Besides resuming sales of its own individual policies next year, Wellmark plans to partner with the Iowa Farm Bureau Federation to sell a new kind of health coverage. However, those plans might not be offered to people who have pre-existing ailments and they won't qualify for federal subsidies to help pay premiums.

Well, that's one way of putting it, I suppose. Another way would be to say that they're junk plans which will be completely unregulated by the state Insurance Dept.

...Aetna and Wellmark pulled out of Iowa’s individual health insurance market for 2018, citing financial losses and uncertain risks. Medica was the only remaining carrier, and its leaders said they were considering exiting as well. Medica decided at the last minute to continue selling individual policies in Iowa for 2018, but only by raising premiums an average of 57 percent.

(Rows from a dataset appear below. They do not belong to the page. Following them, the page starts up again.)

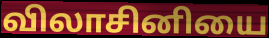
விலாசினியைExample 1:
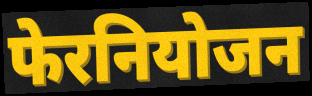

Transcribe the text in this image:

फेरनियोजन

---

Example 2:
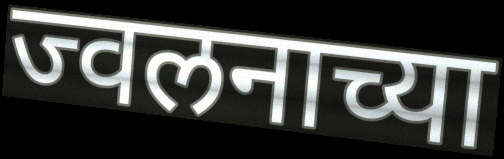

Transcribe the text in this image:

ज्वलनाच्या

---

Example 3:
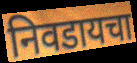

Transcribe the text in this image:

निवडायचा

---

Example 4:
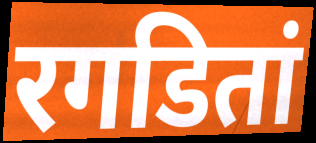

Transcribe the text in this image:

रगडितां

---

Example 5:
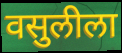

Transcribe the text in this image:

वसुलीला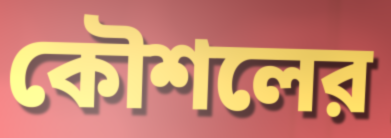
কৌশলের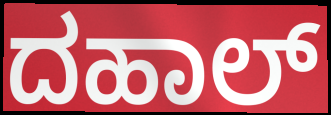
ದಹಾಲ್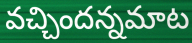
వచ్చిందన్నమాట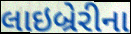
લાઇબ્રેરીનાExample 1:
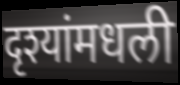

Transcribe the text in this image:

दृश्यांमधली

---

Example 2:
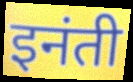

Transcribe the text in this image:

इनंती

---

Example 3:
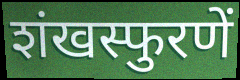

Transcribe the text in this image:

शंखस्फुरणें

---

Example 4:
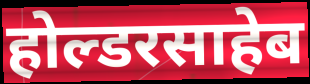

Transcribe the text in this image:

होल्डरसाहेब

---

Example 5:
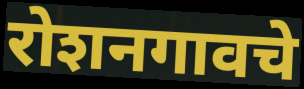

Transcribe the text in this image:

रोशनगावचे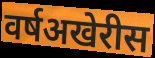
वर्षअखेरीस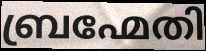
ബ്രഹ്മേതിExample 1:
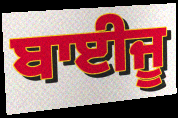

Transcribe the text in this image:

ਬਾਈਜੂ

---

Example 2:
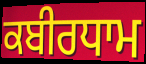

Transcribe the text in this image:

ਕਬੀਰਧਾਮ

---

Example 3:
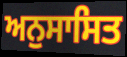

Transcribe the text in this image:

ਅਨੁਸਾਸਿਤ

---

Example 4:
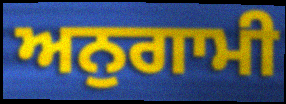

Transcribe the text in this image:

ਅਨੁਗਾਮੀ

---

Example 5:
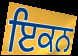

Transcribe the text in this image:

ਇਕਨ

Medica now has about 45,000 individual health insurance customers in Iowa. About 85 percent of them qualify for Affordable Care Act subsidies, which help pay consumers’ premiums and shelter them from big price increases.

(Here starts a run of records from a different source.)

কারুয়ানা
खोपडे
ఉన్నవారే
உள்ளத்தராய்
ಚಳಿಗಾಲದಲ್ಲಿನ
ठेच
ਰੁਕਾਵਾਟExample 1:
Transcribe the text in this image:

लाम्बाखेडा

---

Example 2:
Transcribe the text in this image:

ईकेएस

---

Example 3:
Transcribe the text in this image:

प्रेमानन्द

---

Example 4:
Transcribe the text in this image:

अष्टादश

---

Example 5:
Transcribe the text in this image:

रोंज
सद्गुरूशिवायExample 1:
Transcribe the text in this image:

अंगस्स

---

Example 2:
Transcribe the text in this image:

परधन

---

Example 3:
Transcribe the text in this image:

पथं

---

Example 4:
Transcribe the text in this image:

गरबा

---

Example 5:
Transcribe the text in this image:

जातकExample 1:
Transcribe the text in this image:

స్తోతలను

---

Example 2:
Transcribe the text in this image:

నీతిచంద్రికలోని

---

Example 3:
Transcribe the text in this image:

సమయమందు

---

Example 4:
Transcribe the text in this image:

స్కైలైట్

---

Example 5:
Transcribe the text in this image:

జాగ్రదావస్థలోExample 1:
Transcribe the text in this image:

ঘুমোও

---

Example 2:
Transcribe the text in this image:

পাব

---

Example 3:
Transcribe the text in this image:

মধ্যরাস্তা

...Bartsh declined to say how big of a premium increase it will propose in its filing to the Iowa Insurance Division. That figure will become public in the coming weeks.

In any event, it looks like the big 57% spike must've done the trick, because they're "only" requesting a single-digit rate increase this time around:

Medica, the sole carrier now selling individual health insurance policies in Iowa, plans to raise its 2019 premiums by less than a tenth as much as it did for 2018.

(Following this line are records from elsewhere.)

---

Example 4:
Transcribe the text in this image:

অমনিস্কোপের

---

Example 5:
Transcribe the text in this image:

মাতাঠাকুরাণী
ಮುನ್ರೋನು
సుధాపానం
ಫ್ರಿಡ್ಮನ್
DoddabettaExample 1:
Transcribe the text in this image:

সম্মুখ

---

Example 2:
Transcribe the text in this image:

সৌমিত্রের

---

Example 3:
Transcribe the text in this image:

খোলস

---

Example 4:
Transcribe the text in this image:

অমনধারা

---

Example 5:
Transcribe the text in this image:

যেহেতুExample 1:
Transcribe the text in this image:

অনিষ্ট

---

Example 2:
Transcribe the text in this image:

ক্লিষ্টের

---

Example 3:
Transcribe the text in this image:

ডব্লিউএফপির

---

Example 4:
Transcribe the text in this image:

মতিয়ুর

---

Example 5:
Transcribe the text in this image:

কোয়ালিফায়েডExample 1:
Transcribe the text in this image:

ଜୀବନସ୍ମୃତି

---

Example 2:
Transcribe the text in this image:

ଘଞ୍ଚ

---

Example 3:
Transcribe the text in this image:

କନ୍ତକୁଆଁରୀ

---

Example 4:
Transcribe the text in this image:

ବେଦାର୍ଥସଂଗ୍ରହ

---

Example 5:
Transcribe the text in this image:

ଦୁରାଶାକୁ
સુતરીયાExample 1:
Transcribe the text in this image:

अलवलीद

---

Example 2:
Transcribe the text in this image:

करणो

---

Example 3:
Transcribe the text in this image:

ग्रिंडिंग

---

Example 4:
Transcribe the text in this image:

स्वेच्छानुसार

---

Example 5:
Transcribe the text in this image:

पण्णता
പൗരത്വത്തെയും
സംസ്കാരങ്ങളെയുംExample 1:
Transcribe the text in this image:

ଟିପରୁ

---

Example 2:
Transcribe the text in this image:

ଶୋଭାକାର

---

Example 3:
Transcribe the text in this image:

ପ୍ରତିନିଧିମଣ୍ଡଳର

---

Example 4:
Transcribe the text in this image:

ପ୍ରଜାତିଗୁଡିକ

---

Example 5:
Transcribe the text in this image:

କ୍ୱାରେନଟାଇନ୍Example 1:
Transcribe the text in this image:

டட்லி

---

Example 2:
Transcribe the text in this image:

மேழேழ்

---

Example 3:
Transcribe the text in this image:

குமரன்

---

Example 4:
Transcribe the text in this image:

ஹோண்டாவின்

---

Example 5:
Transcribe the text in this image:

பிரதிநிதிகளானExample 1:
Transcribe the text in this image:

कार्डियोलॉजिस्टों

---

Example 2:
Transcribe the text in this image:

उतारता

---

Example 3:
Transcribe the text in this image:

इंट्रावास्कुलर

Medica raised its Iowa health insurance premiums by a staggering average of 57 percent for 2018. It was the steepest such health insurance increase in Iowa history. Company leaders said last summer they needed the higher premiums to stay in the market. But this time around, the Minnesota-based carrier is planning to raise Iowa premiums by an average of less than 5.6 percent, state regulators disclosed Wednesday.

The actual filing and average rate increase hasn't gone public yet, but the Iowa Insurance Dept. did say that Medica is below the 5.6% threshold which would trigger a public hearing. Based on that, it's conceivable that there could even be a price drop for Medica, but the article goes on to note that...

..."As a result we'll need a smaller increase to account for these challenges heading into 2019," [Medica VP] Bartsh wrote in an email to the Register Wednesday.

So, Medica's 2019 ACA-compliant individual market policy rate hikes will average somewhere between 0.1 - 5.6%. Fair enough.

But what about the ACASabotage factor? How much of Medica's increase request is due to either the ACA's individual mandate being repealed or the expansion of #ShortAssPlans?

Well, the Urban Institute estimates around a 15.8 percentage point hit. I've been erring on the side of caution and going with 2/3 of that. However, I have to figure Iowa's new Farm Bureau plans will likely have pretty much the same effect as #ShortAssPlans by stealing away unsubsidized, healthy enrollees from the ACA risk pool, so I'm going to go with 1/2 of the Urban Institute estimate instead. That suggests roughly an 8% impact, which means that if the individual mandate hadn't been repealed, Medica would likely be lowering 2019 premiums by somewhere between 2-8%. I'm gonna call it -5% for the moment.

If and when Medica's actual rate filing becomes available, I'll be sure to revise/update this entry; I could be way off on this one.

As for Wellmark, their 2019 rates won't be counted as an "increase" of any amount at all, because...

...[Wellmark] will not face a public hearing for those policies, because they are considered new to the market and the premiums don’t represent increases from existing plans.

However, Wellmark will face a rate hearing on 63,500 individual health insurance policies that consumers bought before the Affordable Care Act took effect in 2014. The average rate increase Wellmark has proposed for those plans is 8 percent, according to the insurance division.

...The division also will hold a public hearing on an 11 percent proposed premium increase for 3,780 longstanding policyholders of Golden Rule Insurance, which is owned by UnitedHealthcare.

In other words, there's around 67,000 Iowans still enrolled in grandfathered or transitional policies who are looking at an 8.1% rate increase.